*DATA LISTING:*
■ ■ ■
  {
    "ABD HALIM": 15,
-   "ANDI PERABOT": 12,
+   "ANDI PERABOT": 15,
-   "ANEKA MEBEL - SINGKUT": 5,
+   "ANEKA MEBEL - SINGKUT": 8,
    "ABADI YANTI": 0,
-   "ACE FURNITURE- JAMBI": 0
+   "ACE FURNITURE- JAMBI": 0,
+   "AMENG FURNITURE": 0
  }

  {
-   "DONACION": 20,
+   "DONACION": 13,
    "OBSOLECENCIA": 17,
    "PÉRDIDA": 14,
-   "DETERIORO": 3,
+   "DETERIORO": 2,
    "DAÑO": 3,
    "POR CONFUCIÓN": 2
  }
■ ■ ■
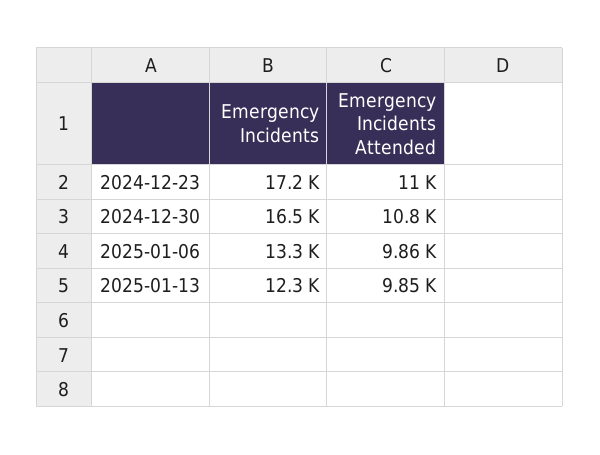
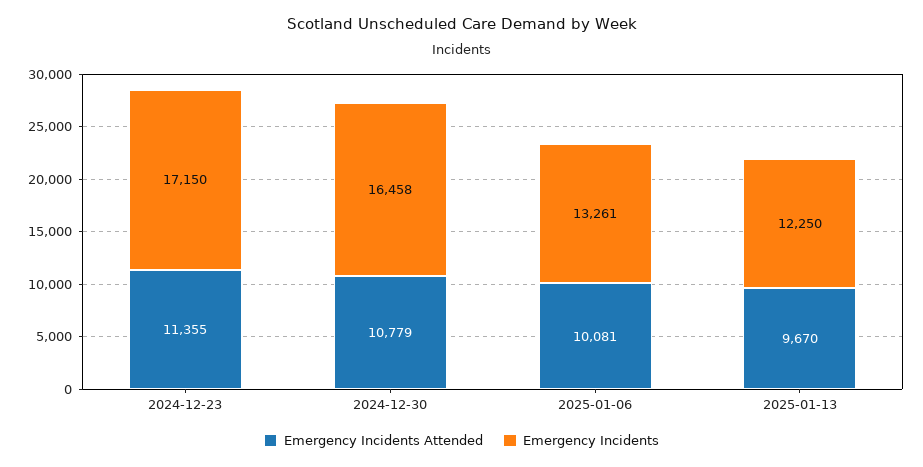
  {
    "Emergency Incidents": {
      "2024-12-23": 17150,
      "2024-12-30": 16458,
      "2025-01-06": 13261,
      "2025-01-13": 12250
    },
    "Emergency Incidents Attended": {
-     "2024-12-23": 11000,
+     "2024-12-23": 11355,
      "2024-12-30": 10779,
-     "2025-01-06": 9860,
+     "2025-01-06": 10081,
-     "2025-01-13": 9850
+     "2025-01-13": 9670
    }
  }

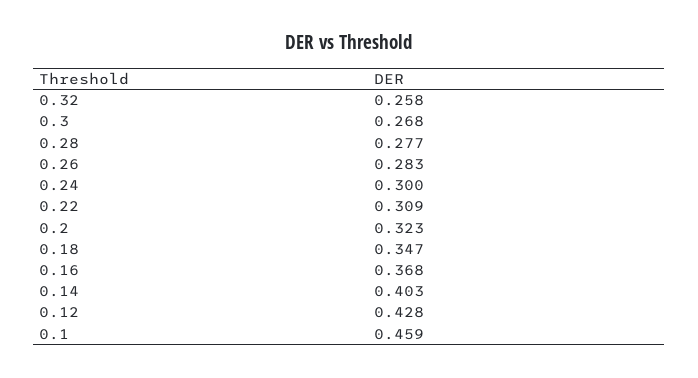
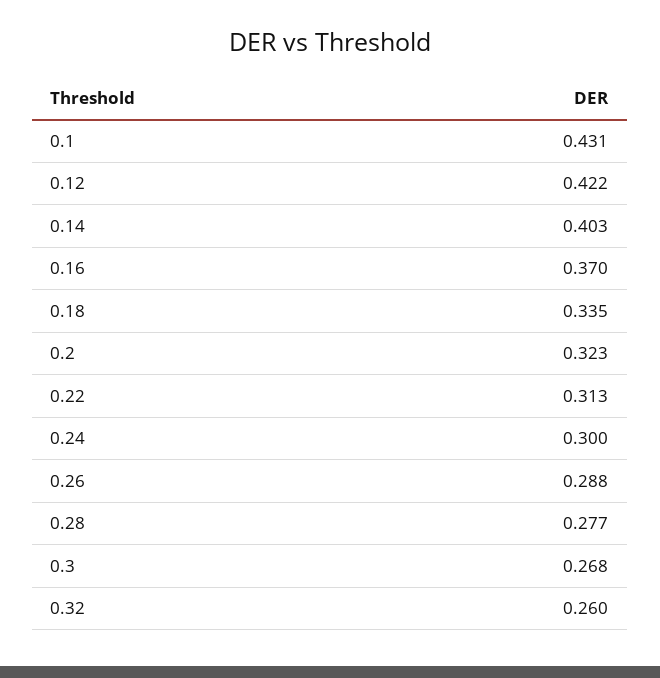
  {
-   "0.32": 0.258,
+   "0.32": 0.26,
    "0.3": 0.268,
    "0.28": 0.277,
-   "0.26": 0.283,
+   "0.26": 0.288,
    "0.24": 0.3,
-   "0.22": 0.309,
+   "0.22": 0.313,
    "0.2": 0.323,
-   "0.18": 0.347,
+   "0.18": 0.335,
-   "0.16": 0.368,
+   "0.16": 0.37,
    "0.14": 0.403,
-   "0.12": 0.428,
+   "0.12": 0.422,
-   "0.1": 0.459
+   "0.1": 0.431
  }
■ ■ ■
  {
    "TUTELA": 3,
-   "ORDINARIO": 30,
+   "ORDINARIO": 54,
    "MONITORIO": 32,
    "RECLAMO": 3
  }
■ ■ ■
*EXERCISE DETAILS:*
Among the lines above, find those that contain the word "FURNITURE" and copy them.

*FINISHED EXERCISE:*
-   "ACE FURNITURE- JAMBI": 0
+   "ACE FURNITURE- JAMBI": 0,
+   "AMENG FURNITURE": 0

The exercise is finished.